Considérations morales

La question de l'autre

De αλλοσ, en grec, qui désigne à la fois l’autre, mais aussi l’étranger, ce qui est différent du réel, et donc le faux ou le mauvais. Tout ce qui est le second élément d’un ensemble, à l’écart, tant le terme suggère la différence dans le temps comme dans l’espace ; ce qui vient après ou ce qui est ailleurs. Tout à fait révélateur en ce sens que le terme latin, alter donnera aussi bien autrui qu’altercation.

Etre c’est l’expérience de l’autre ; or l’expérience (perior) c’est d’abord celui qui a l’habitude, l’art de, qui sait pour en avoir eu la pratique ou la connaissance (peritus) . De cet essai, de cette pratique éprouvée naît aussi bien le danger (periculum) que la connaissance. L’expérience est un truchement, un biais pris (per) qui vous met à l’intersection entre le plein et le vide, l’expertise ou l’échec, la connaissance ou le danger. La langue fourmille de heurts et de périls, invariablement comme si l’acte par lequel quelque chose existe, c'est-à-dire étymologiquement est posé hors de impliquait nécessairement conflit : ιστημι qui signifie placer debout mais aussi demeurer, rester, donnera autant système que le foyer, εστια .

Comment être en face de l’autre, rester soi face à l’autre, et le rencontrer ? Double question à la fois du côté de la pensée et de la réalité, à la fois du côté du sujet et de l’objet mais ce serait oublier un peu vite ce que suggérait Heidegger dans l’introduction à la métaphysique : nous ne pouvons pas penser le problème autrement qu’en raison de la manière dont les anciens le pensèrent ; en tout cas nous ne pouvons pas nous dispenser de nous colleter avec celle-ci.

Or, d’emblée, elle est toute dominée par Parménide

Τὸ γὰρ αὐτὸ νοεῖν ἐστίν τε καὶ εἶναι

Car la pensée est la même chose que l’être

Et, sans doute, par la confrontation avec Héraclite :

Πόλεμος πάντων μὲν πατήρ ἐστι .

La guerre est mère de toutes choses, reine de toutes choses, et elle fait apparaître les uns comme dieux, les autres comme hommes, et elle fait les uns libres et les autres esclaves.

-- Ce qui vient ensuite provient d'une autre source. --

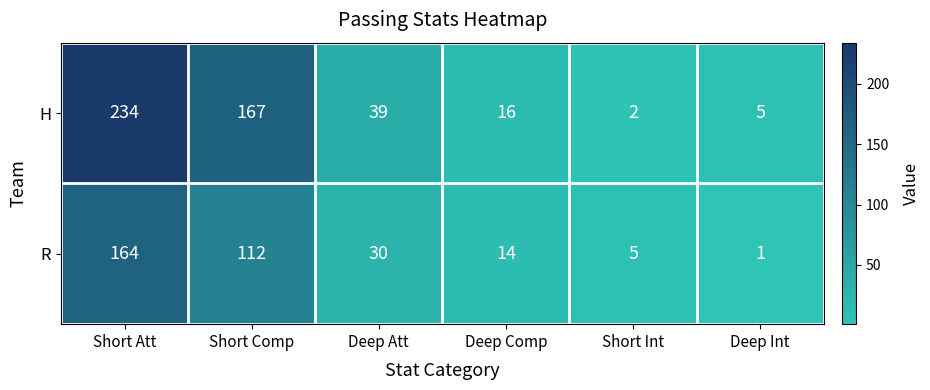

How many distinct data groups are displayed?

2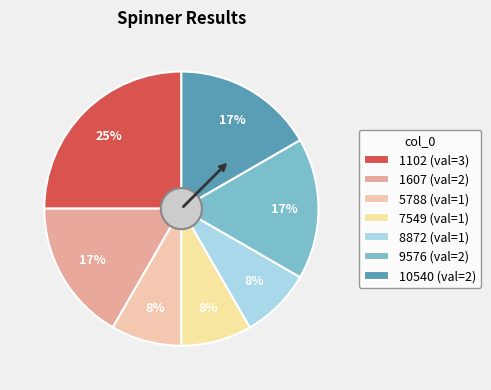

Rank the categories by value from lowest to highest.

5788, 7549, 8872, 1607, 9576, 10540, 1102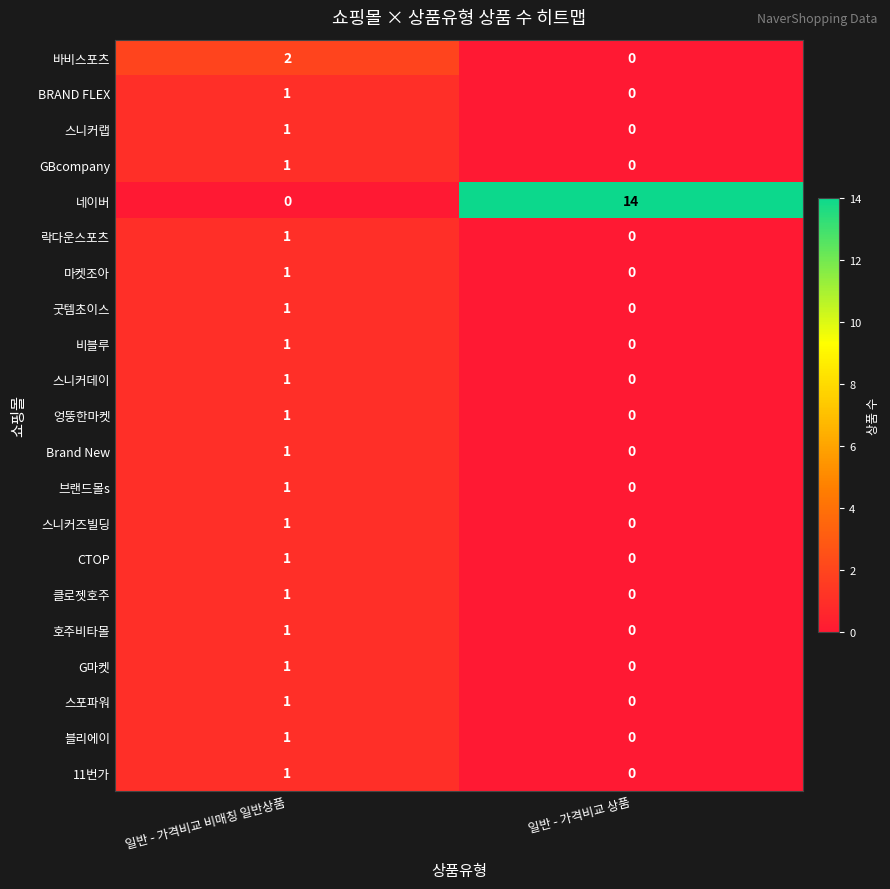

Rank the categories by G마켓 value from lowest to highest.

일반 - 가격비교 상품, 일반 - 가격비교 비매칭 일반상품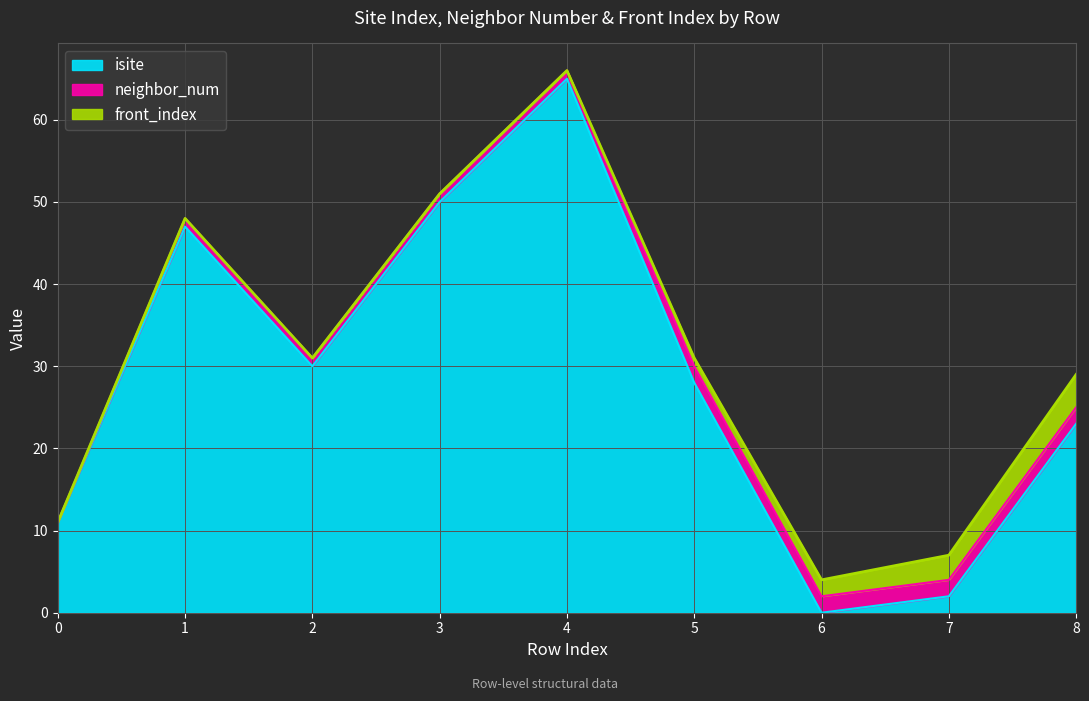

What is the value of the neighbor_num point at the 5th from the left?

1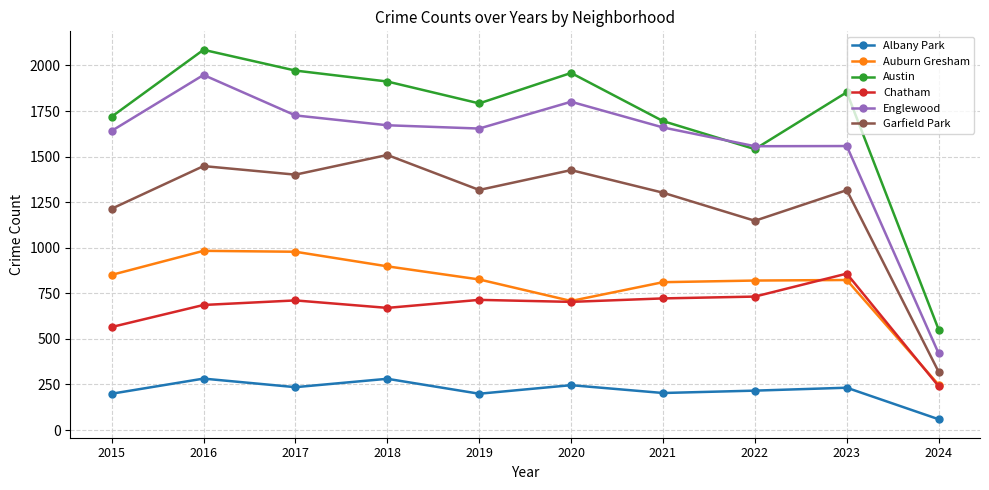

At which category is the sum across all series the highest?

2016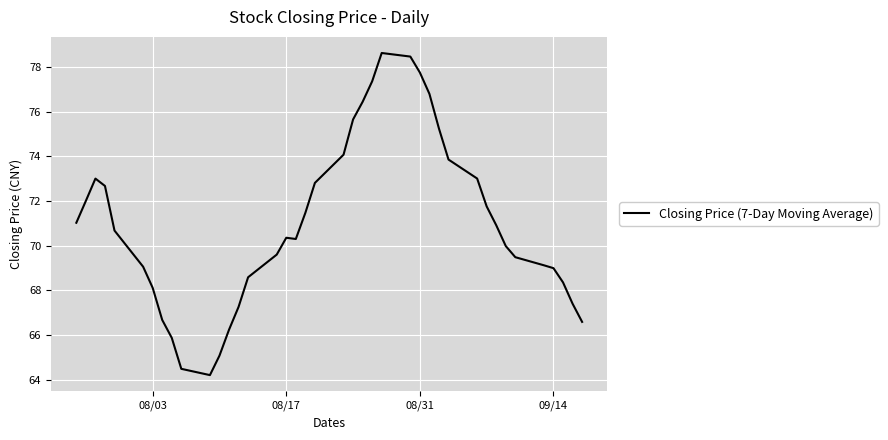

How many lines are shown in the chart?

1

Ce semble paraître s’éloigner de la question morale que d’en revenir à cette antique controverse : elle est pourtant cruciale. En réalité, la question morale s’appuie toujours sur une position métaphysique, sur notre rapport à l’être. Avec tous les risques que ceci impose et notamment celui de l’obscurantisme voire de la vacuité. Risque d’obscurité sans doute, mais mise en perspective d’un être présenté d’abord comme ce qui change, fuit, échappe. Au point même de n’être pas vraiment connaissable. Rien ne s’y répète, tout y est donc toujours insolite, nouveau, autre. Comme une multiplicité d’où aucun standard ne se pourrait dégager, comme une foule chaotique : le désordre même. Si l’altérité a un sens c’est peut-être d’abord celui-ci : ce qui demeure dehors, étrange ou étranger, irréductiblement différent parce que si systématiquement muable qu’il resterait rétif à toute conceptualisation.